A "uberização" do trabalho na era tecnológica: precarização ou liberdade?

Enviada em 01/11/2020

A Terceira Revolução Industrial, também conhecida como revolução técnico científica, compreende o momento de maior avanço tecnológico, transformando as relações sociais e econômicas da sociedade. Embora a realidade hodierna apresente contornos específicos, ainda é possível visualizar o legado presente na questão da precariedade da uberização do trabalho, dado que, o corpo social, apesar de evoluir tecnologicamente, demonstra novos problemas socioeconômicos. Dessa forma, em razão da lacuna legislativa e da falta de investimentos, emerge um impasse complexo, que precisa ser revertido.    Sob esse viés, pode-se apontar como um empecilho à consolidação de uma solução, a falta de legislação. Segundo Umberto Eco, “para ser tolerável é preciso fixar os limites do intolerável”. Nesse sentido, percebe-se uma lacuna explícita pela ausência de uma lei adequada em relação aos trabalhadores que adotaram o sistema de uberização. Por exemplo, no momento em que o entregador muda para esse tipo de negócio, exercendo serviços terceirizados ou informais, ele deixa de estar protegido pelas leis trabalhistas, sujeitando-se a condições desfavoráveis, como a alta carga horária. Assim, sem base legal, ações de remediação são impossibilitadas, o que acaba por agravar ainda mais essa precariedade.
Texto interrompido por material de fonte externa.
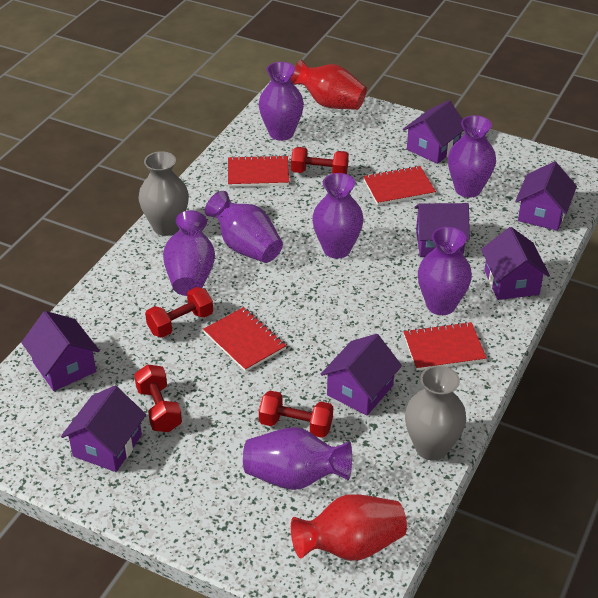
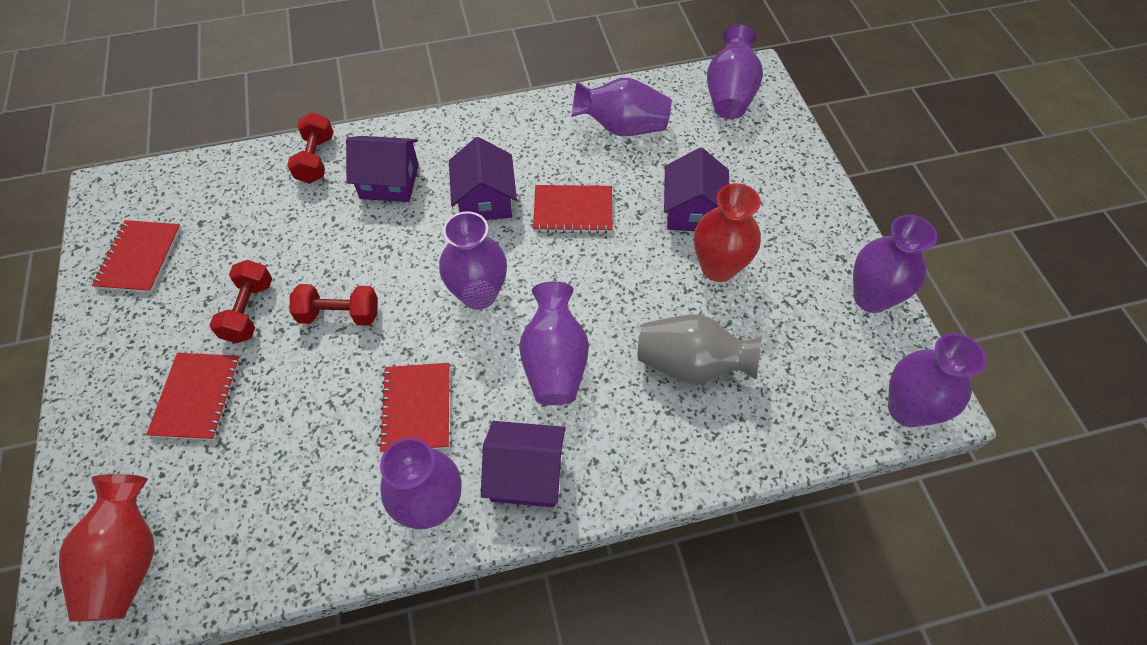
grey vase: 2 -> 1
purple house: 7 -> 4
red dumbbell: 4 -> 3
Outrossim, a falta de investimentos ainda é um grande impasse para a resolução da problemática. Sabe-se que a base de de uma sociedade capitalista é o capital, como explicam filósofos com Marx. Em suma, para serem resolvidos problemas dentro do contexto capitalista, faz-se necessário investimento financeiro. No entanto, há uma lacuna de capital na questão do tema, que tem sido negligenciado, visto que há um crescimento exorbitante desses serviços e pouco investimento das empresas em relação às condições trabalhistas dos funcionários, sobrecarregando os mesmos, o que torna sua solução mais difícil de ser alcançada.
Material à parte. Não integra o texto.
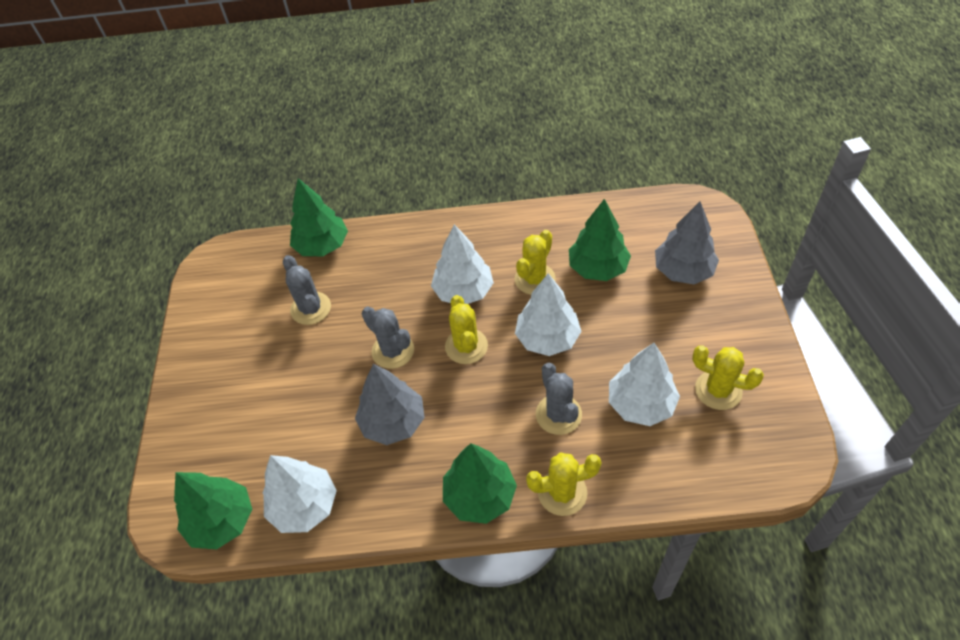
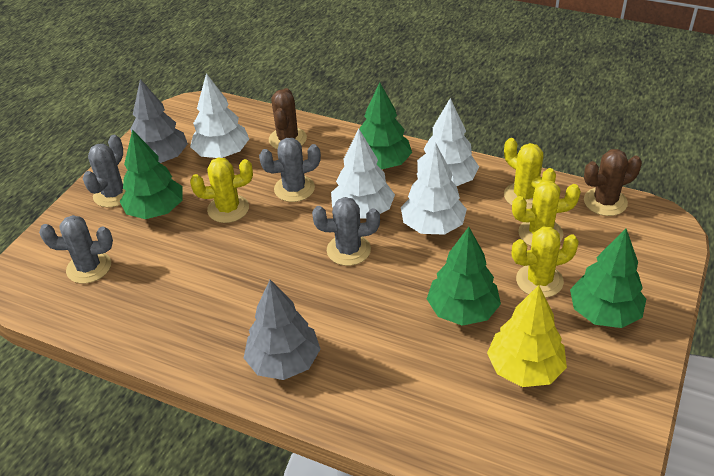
brown cactus: 0 -> 2
grey cactus: 3 -> 4
yellow tree: 0 -> 1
Portanto, indubitavelmente, medidas são necessárias para resolver esse problema. Logo é fundamental a criação de projetos de leis que contemplem a questão da precariedade da uberização do trabalho na era tecnológica, pelas comissões da Câmara e do Senado, em parceria com consultas públicas entres os trabalhadores desses serviços. Tais consultas devem ser amplamente divulgadas nas redes sociais, para os contratantes e servidores terem acesso e se posicionarem. Além disso, em tais consultas, seria viável disponibilizar para download uma cartilha em PDF que contemple os detalhes da lei proposta, para que o problema da lacuna legislativa entre os funcionários terceirizados e informais não só ganhe respaldo legal, como também o faça de maneira consciente por parte da empresas.